Il giardino è pieno di gente: chi dorme al sole, chi legge, chi disegna, chi corre o passeggia. Eppure il posto è tanto grande che si possono fare foto senza che si avvisti anima viva.
Alla fine del giardino c’è l’Opera House.
E’ tardi, andiamo a mangiare nel posto gremito dell’altro giorno sotto un centro commerciale che non è il Queen Victoria Building come io avevo creduto, ma è un altro, collegato per via sotterranea (gli australiani cominciano a spaventarmi).
Santi, memore di ieri, trova un chiosco e gli spiega per filo e per segno cosa vuole. La ragazza chiede: “Ci vuole insieme riso o noodle?”. “Né l’uno né l’altro” rispondiamo noi. Faccia perplessa. Forse non è previsto non mangiare riso o noodle in accompagnamento ad un piatto ma il cliente ha sempre ragione e Santi ottiene il suo piatto di pesce misto.
Alessandra e Gianni, ancora in crisi dal pranzo del giorno prima prendono un assaggio di Sushi in due e ripiegano verso un chiosco super-sano: yogurt e frutta per Ale, smoothy (frullato ghiacciato) di mango, ananas e blueberry (credo mirtilli, ma non ho certezza, qui hanno 27 tipi di berry diversi) per Gianni.

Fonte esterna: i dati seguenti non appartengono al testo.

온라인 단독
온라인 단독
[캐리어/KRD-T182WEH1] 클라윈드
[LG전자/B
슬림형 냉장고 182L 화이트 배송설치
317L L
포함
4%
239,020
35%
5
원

Dopo pranzo visitiamo il più bel negozio di modellistica che abbiamo mai visto. Ci sono modellini da costruire di ogni tipo e dimensione. Scatole di Meccano enormi e di Lego Technics da favola a 50 AUD (meno di 40 euro). Peccato non avere figli piccoli…
Vogliamo tornare a casa presto, quindi andiamo al supermercato che ci hanno detto essere vicino casa (che ancora non avevamo visitato) per fare la spesa.
Parliamo del concetto di vicino per un australiano: visto che tra due città ci sono in media 1000 km, forse ci dovevamo aspettare che il supermercato non fosse dietro l’angolo. Ci vogliono 20 minuti di autobus per arrivarci.
Dopo 10 minuti di cammino dal capolinea arriviamo ad un centro commerciale. Il supermercato, ci dicono, è al livello 2, scendendo.
Il livello della strada è infatti il livello 4 del centro commerciale. Ormai siamo qui, diamo un’occhiata. Giriamo per mezz’ora tra i negozi, senza vedere la fine di questo sterminato edificio. Saliamo al piano superiore, poi ancora a quello di sopra. Siamo al livello 6 e c’è ancora un altro piano. Non ce la possiamo fare.
Ce ne torniamo fino al piano 2 ed andiamo a fare la spesa.
Una curiosità, ad ogni piano c’è almeno un parrucchiere ed un paio di centri per manicure.
Tornati a casa, Ale decide di fare merenda (perché in tutto questo si son fatte le 17.30). Si tosta una fetta del pane strano che hanno qua e si mette a guardare dal vetro della finestra. In un attimo il davanzale si riempie di cacatua.
Decidiamo di dare un pezzo di pane anche a loro. Prendono il pane ma non rimangono soddisfatti. Forse dovevamo bagnarlo in acqua e miele come faceva Julie.
E domani… A Manly… Son tre giorni che lo diciamo. Speriamo sia la volta buona.